The history of banking shows a series of events that have gradually weakened the bond between traditional institutions and their customers. The 1980s were a time when banks tried “modernizing” by pushing deregulatory legislation. The consequence was an increased propensity for risk-taking which ultimately led to a large number of bank failures between 1980 and 1994. Many banks were forced to consolidate to survive.
As technology developed, alternatives to institutionalized banking began emerging. Companies like Robinhood and M1 Finance capitalized on customers’ growing distrust for traditional institutions and provided modern alternatives. In addition, technology has made switching institutions hassle-free. The new challenge for banks is discovering how to earn and keep the trust and loyalty of their customers in a rapidly changing and highly competitive landscape.
Customers’ loyalty is largely dependent on their financial wellbeing
One of the best ways for banks to secure trust is to prioritize their customers’ financial well-being. To meet this need, banking services are evolving. While primary services still include safekeeping assets, payments, loans, and investments, the scope of consumer expectations has expanded.
People want to know that their banks care. Customer service ratings show the level of trust consumers have in their bank. These ratings hinge upon how well banks help their customers change their spending habits and avoid pitfalls. To prove their worth, banks need to understand their customers at a micro level. Technology helps deliver this personalized experience and allows a scalable way to reach customers individually and provide them with guidance.
Technology plays an increasing role in customers’ financial wellbeing
With the involvement and increasing importance of technology, the digital piece to the puzzle is crucial. But it’s not just about tools, customers want a personalized and easy-to-use experience. Sophisticated software and improved data strategies can help banks provide the best possible guidance for their customers.
This is not to say that the human element isn’t important. In fact, according to a Merrill Edge report, 89% of Americans still prefer in-person investment advice, though 52% of Gen X and 49% of Millenials have already adopted digital banking. A 2018 report by the CFA Institute indicates that technology “enhances trust but does not replace the need for humans.” If banks want to foster financial wellbeing, they need high-end technology combined with the human element.
Banks and Financial Wellness
It’s vital for banks to adopt and implement financial wellness platforms. Why? These platforms will help build trusting customers. And what does it mean for those customers? It means a personalized experience. People need access to coaching and industry experts to better understand their finances and track their progress. Technology is key for engagement and for delivering quality customer service, which equates to trust.
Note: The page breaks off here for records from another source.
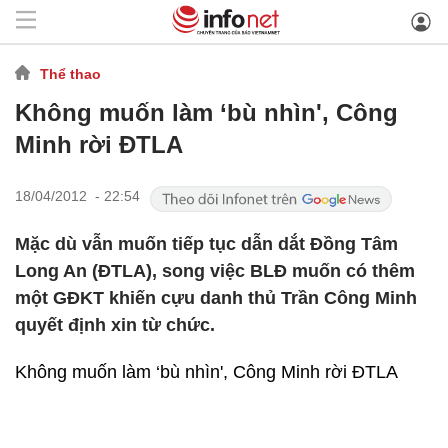
Thể thao
Không muốn làm ‘bù nhìn', Công
Minh rời ĐTLA
18/04/2012 - 22:54
Mặc dù vẫn muốn tiếp tục dẫn dắt Đồng Tâm
Long An (ĐTLA), song việc BLĐ muốn có thêm
một GĐKT khiến cựu danh thủ Trần Công Minh
quyết định xin từ chức.
Không muốn làm ‘bù nhìn', Công Minh rời ĐTLA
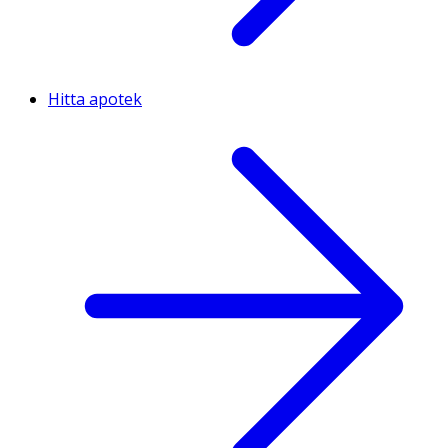
Hitta apotek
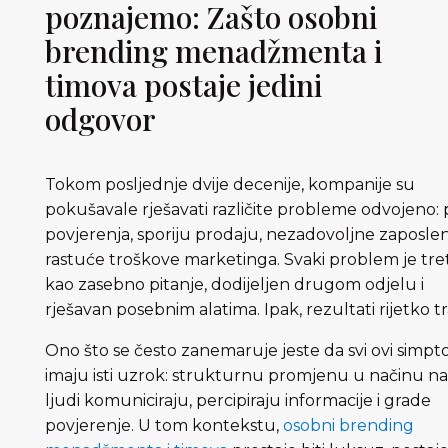
poznajemo: Zašto osobni
brending menadžmenta i
timova postaje jedini
odgovor
Tokom posljednje dvije decenije, kompanije su
pokušavale rješavati različite probleme odvojeno:
povjerenja, sporiju prodaju, nezadovoljne zaposlen
rastuće troškove marketinga. Svaki problem je tre
kao zasebno pitanje, dodijeljen drugom odjelu i
rješavan posebnim alatima. Ipak, rezultati rijetko tr
Ono što se često zanemaruje jeste da svi ovi simpt
imaju isti uzrok: strukturnu promjenu u načinu na 
ljudi komuniciraju, percipiraju informacije i grade
povjerenje. U tom kontekstu,
osobni brending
Unfortunately, the traditional relationship between banks and financial wellness is best described as love-hate. In a world of numbers and dollar signs, banks want to be able to measure the effectiveness of their program. But they seem to have difficulty quantifying the ROI of such programs or platforms because they don’t know how to define financial wellness. Financial wellness is a term that means different things to different people. At Questis, we believe there are four key elements that define the state of financial well-being:
Have control over day-to-day, month-to-month finances;
Have the capacity to absorb a financial shock;
Are on track to meet your financial goals; and
Have the financial freedom to make the choices that allow you to enjoy life.
Knowing the definition of financial wellness can help determine its ROI. It’s clear that the challenge banks face in today’s world is winning customer loyalty through engagement and trust. Helping customers on their financial wellness journey is one of the best ways to do both.